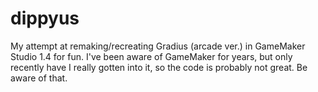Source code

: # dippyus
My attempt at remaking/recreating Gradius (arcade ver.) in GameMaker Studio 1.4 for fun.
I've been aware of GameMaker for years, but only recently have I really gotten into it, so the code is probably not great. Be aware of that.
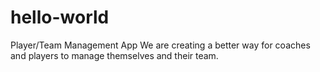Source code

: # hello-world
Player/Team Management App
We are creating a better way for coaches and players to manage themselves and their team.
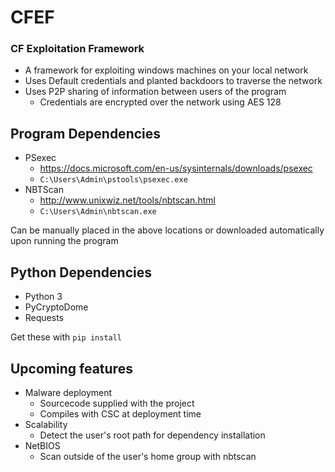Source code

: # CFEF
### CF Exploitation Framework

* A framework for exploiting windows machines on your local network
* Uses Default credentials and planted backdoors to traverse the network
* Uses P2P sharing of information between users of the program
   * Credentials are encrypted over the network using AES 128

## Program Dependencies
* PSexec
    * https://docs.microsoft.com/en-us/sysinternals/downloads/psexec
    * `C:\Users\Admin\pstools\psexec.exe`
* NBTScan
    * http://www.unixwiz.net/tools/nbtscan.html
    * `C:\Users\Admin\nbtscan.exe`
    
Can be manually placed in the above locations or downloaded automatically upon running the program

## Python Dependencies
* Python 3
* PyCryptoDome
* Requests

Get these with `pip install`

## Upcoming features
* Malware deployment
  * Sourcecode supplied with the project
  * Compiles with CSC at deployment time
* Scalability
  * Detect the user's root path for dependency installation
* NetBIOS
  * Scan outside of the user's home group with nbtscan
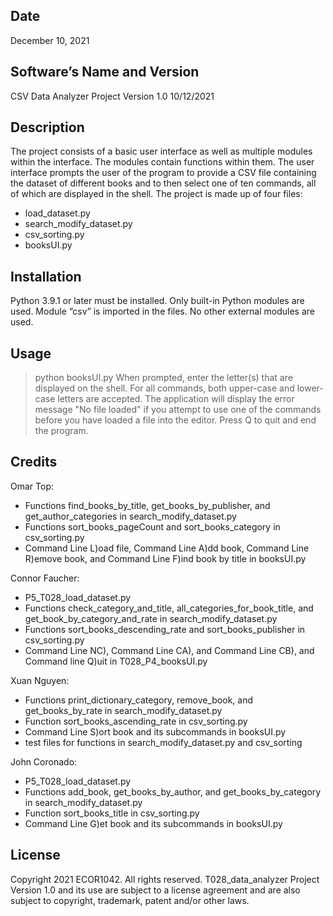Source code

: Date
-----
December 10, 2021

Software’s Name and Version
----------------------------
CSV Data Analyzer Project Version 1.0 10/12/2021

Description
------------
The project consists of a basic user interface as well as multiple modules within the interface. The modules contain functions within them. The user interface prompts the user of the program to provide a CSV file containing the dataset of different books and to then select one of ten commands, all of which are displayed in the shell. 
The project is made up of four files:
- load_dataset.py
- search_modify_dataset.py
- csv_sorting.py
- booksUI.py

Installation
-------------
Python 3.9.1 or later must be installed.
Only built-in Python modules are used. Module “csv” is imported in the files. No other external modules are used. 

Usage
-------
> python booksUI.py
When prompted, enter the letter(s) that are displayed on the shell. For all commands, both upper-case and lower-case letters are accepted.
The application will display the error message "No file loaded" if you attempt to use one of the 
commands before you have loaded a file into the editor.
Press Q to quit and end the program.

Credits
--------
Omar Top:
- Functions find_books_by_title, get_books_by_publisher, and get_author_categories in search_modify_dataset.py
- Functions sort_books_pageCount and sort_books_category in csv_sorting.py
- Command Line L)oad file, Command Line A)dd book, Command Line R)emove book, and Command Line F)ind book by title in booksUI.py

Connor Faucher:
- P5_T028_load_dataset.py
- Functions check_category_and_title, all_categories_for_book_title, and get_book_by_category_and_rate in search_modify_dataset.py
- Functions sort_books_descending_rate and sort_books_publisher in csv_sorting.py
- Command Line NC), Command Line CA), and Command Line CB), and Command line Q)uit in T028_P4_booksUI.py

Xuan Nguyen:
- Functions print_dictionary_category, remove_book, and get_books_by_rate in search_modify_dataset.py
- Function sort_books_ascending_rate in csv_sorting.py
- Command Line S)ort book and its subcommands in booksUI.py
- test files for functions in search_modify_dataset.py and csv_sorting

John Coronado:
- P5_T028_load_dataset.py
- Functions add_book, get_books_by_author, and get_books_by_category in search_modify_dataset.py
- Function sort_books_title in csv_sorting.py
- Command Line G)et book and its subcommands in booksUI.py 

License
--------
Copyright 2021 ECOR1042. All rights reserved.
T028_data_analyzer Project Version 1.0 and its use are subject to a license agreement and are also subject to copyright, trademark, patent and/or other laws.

--

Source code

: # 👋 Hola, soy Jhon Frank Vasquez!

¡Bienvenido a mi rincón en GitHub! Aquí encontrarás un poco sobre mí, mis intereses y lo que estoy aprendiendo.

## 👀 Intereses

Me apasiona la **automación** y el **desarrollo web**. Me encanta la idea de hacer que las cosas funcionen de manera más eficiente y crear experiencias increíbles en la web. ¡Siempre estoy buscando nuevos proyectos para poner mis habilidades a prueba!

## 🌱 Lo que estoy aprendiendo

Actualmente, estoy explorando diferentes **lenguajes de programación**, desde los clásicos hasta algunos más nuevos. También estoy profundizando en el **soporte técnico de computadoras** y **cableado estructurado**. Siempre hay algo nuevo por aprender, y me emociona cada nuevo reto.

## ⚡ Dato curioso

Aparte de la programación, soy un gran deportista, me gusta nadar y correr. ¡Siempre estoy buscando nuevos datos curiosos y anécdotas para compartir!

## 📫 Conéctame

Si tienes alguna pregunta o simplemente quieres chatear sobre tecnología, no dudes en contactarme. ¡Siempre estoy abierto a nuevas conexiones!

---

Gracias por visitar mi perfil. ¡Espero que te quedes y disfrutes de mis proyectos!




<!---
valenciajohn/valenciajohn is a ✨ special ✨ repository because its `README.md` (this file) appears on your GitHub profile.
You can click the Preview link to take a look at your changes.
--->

# Task to complete
Scan the records above and show every line in which the word "aprendiendo" occurs.

# Response box
¡Bienvenido a mi rincón en GitHub! Aquí encontrarás un poco sobre mí, mis intereses y lo que estoy aprendiendo.
## 🌱 Lo que estoy aprendiendo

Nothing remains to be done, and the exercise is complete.